[[ SUPPLIED ENTRIES open ]]

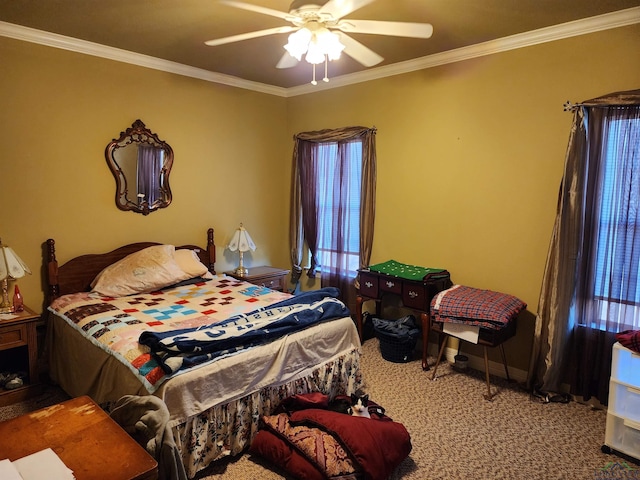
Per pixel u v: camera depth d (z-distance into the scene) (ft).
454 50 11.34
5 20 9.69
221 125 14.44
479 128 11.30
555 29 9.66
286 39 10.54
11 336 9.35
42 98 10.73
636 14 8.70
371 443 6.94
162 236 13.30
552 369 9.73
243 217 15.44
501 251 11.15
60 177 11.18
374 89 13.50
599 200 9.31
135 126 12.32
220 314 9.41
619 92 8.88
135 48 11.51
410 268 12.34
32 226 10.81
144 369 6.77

[[ SUPPLIED ENTRIES closed ]]
[[ SUPPLIED ENTRIES open ]]

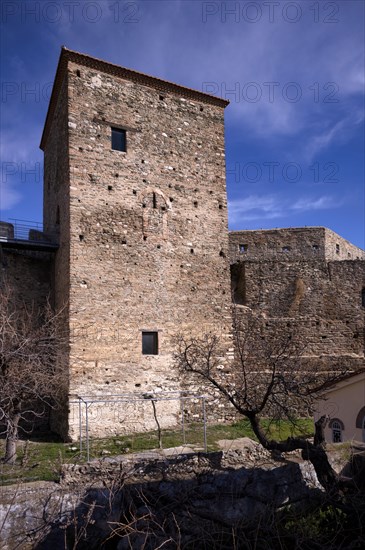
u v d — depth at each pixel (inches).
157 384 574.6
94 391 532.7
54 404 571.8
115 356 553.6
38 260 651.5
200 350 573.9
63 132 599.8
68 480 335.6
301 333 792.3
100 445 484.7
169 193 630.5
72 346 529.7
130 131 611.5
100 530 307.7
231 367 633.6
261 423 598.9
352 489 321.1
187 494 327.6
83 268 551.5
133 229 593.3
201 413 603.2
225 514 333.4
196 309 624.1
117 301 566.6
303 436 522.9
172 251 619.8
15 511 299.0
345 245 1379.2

[[ SUPPLIED ENTRIES closed ]]
[[ SUPPLIED ENTRIES open ]]

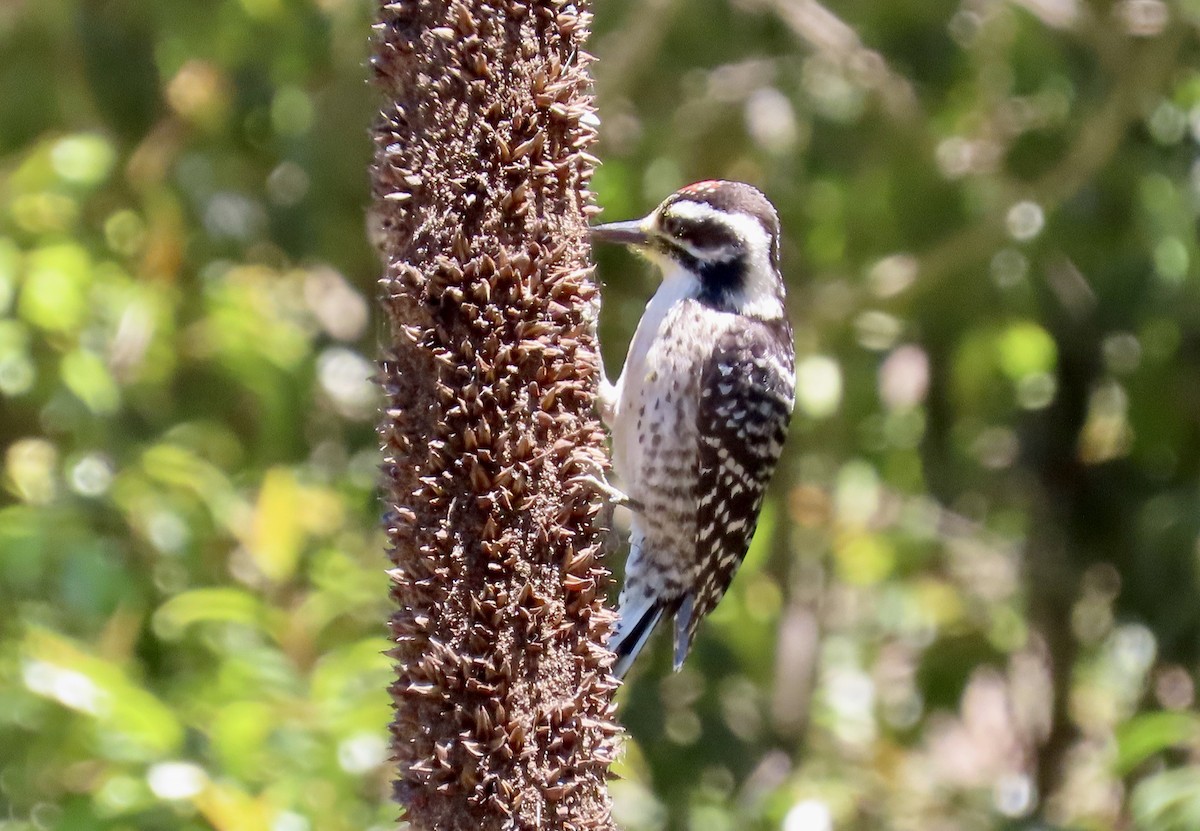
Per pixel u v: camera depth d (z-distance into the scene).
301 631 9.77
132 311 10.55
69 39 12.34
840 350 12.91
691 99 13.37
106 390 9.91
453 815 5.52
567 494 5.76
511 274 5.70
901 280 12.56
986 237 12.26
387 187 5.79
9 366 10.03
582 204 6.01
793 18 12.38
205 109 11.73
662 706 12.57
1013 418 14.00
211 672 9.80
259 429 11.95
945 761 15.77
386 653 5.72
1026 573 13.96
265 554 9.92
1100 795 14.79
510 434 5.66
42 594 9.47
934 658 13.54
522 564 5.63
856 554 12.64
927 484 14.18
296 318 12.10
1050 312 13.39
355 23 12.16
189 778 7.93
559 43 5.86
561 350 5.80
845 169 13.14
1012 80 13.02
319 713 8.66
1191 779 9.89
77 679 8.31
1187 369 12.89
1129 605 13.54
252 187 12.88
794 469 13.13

[[ SUPPLIED ENTRIES closed ]]

▶ TRY IT
The word "pixel" appears in some lines of the data. Copy every one of those lines.

▶ REPLY TO THE TASK
Per pixel u v: camera depth d (z-distance into the scene) (ft).
u v d — depth at each pixel (inches).
Per pixel u v: camera depth d (z-distance into the scene).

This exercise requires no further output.